Putting the findings on student grants to work

This summer, the outreach and marketing team will use philanthropic dollars to hire content creators on social media with large followings to publish videos about their own experiences seeking financial aid and completing community college. The team will time that with the Sept. 3 deadline for first-time community college students to apply for the Cal Grant, the main financial aid benefit in California.

The video team at the student aid commission will also feature more personal anecdotes about their paths into college. In another effort to appeal to students who haven’t applied for aid, the commission also will send recent high school graduates postcards with language and imagery informed by the focus groups.

The aid commission was already connecting on social media with students, parents, high school counselors and other professionals involved in the financial aid application process. One video in January generated more than 6 million views on Instagram. It featured Brooks describing a step-by-step process to answer a confusing question on the new federal financial aid application.

The number of followers across the commission’s social media channels has grown prodigiously this past academic year. Last year it had 5,200 followers on Instagram and 800 on TikTok. This May, those grew to 58,000 followers on Instagram and 35,000 on TikTok.

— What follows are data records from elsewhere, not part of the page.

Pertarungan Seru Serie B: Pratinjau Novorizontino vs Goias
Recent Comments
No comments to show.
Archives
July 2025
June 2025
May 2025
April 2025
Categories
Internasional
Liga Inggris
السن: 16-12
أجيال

“We could make graphics that explain these things, and I don’t think that they would do as well,” Brooks said. “It’s the human element of somebody saying, ‘I hear that you’re in this situation, I’m going to do everything I can to help you.’”

The videos aren’t slick by design — they often show a member of the outreach team in the car or in their office speaking candidly about how confusing applying for financial aid can be, especially this year when the newly revised federal application encountered a bevy of problems that blocked many students from submitting their applications.

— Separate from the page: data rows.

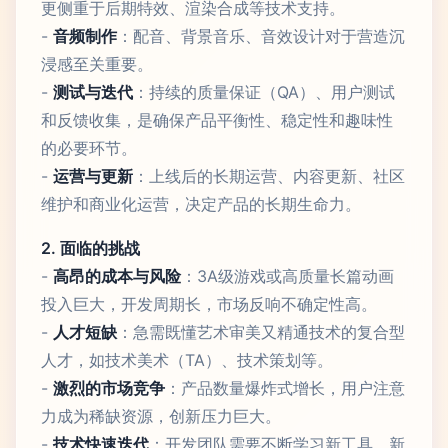
更侧重于后期特效、渲染合成等技术支持。
-
音频制作
：配音、背景音乐、音效设计对于营造沉
浸感至关重要。
-
测试与迭代
：持续的质量保证（QA）、用户测试
和反馈收集，是确保产品平衡性、稳定性和趣味性
的必要环节。
-
运营与更新
：上线后的长期运营、内容更新、社区
维护和商业化运营，决定产品的长期生命力。
2. 面临的挑战
-
高昂的成本与风险
：3A级游戏或高质量长篇动画
投入巨大，开发周期长，市场反响不确定性高。
-
人才短缺
：急需既懂艺术审美又精通技术的复合型
人才，如技术美术（TA）、技术策划等。
-
激烈的市场竞争
：产品数量爆炸式增长，用户注意
力成为稀缺资源，创新压力巨大。
-
技术快速迭代
：开发团队需要不断学习新工具、新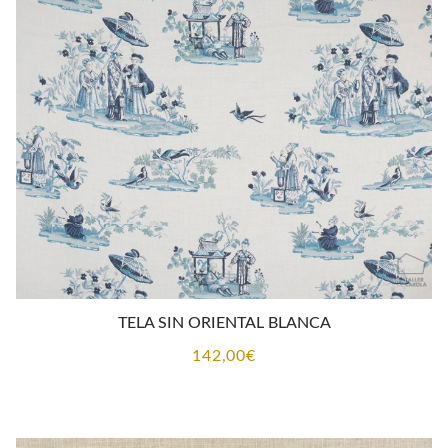
TELA SIN ORIENTAL BLANCA
142,00
€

Videos with low production value, high emotional impact

That humility resonates well with audiences, the focus group participants.

A video shown to them earlier this year featured a mother who spoke only in Spanish and her son, who spoke in English, sitting in front of a wall decorated with a crucifix and family photos. The video purposely avoided the slick digital treatment common in advertisements and instead appeared more like a low-budget documentary.

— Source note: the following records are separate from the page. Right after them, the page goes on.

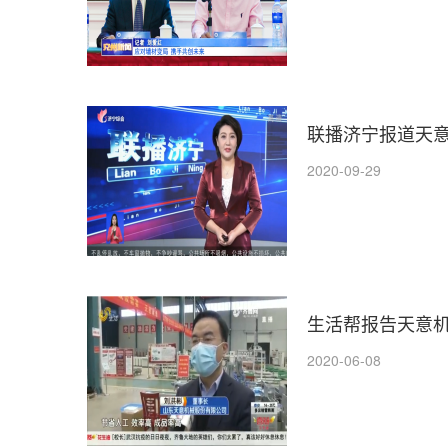
联播济宁报道天
2020-09-29
生活帮报告天意
2020-06-08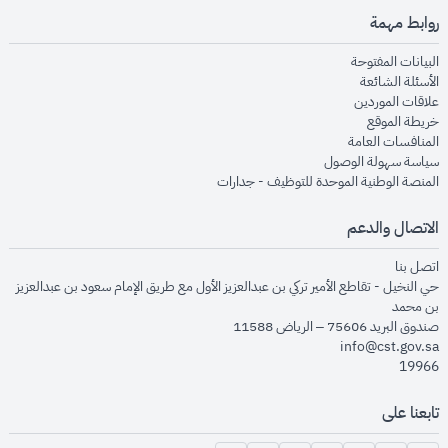
روابط مهمة
opens in new window
البيانات المفتوحة
opens in new window
الأسئلة الشائعة
opens in new window
علاقات الموردين
opens in new window
خريطة الموقع
opens in new window
المنافسات العامة
opens in new window
سياسة سهولة الوصول
opens in new window
المنصة الوطنية الموحدة للتوظيف - جدارات
الاتصال والدعم
opens in new window
اتصل بنا
حي النخيل - تقاطع الأمير تركي بن عبدالعزيز الأول مع طريق الإمام سعود بن عبدالعزيز
بن محمد
صندوق البريد 75606 – الرياض 11588
info@cst.gov.sa
19966
تابعنا على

At one point the student, Kenny Funes, said he never felt poor because his parents provided for him, but he was surprised to learn that he qualified for a lot of financial aid because his family’s income was sufficiently low.

Another video was in Spanish and featured an undocumented student who applied for state aid. This and other videos were unscripted and edited down from about 75 minutes to under 3 minutes.

In a final video, a college student spoke about dropping out of high school and then feeling inspired to resume his education. As he’s speaking, the focus group participants respond in real time to how the video content makes them feel. Initially, the mood among the participants drops as the student describes the dead-end jobs he was working. Seconds later, the student recollects a phone call with his mom after she received distressing news from her doctor. That prompted him to return to college. The audience mood starts to climb, responding well to the narrative arc of temporary setback and eventual triumph.

The researchers said that had the videos just emphasized success, they wouldn’t connect as much with the audiences. “When we feel like we’re not alone, we feel like we can do it,” Pérez said. The sincerity prompts the audience to trust the student, which in turn encourages more people to complete the application, he added.

“I understand that frustration…not wanting to fill it out,” the student in the final video, Jesse Williams, said of completing the financial aid application. “Because it is a process.”

Pérez and some of the commissioners also agreed that reaching parents directly will compel more students to apply for aid.

“I feel like the one thing that keeps a lot of students from trying, especially first generation students, is that their parents don’t know where to even start,” said Keiry Saravia, a student commissioner.

“Parents are incredibly important messengers and really underutilized,” Pérez said.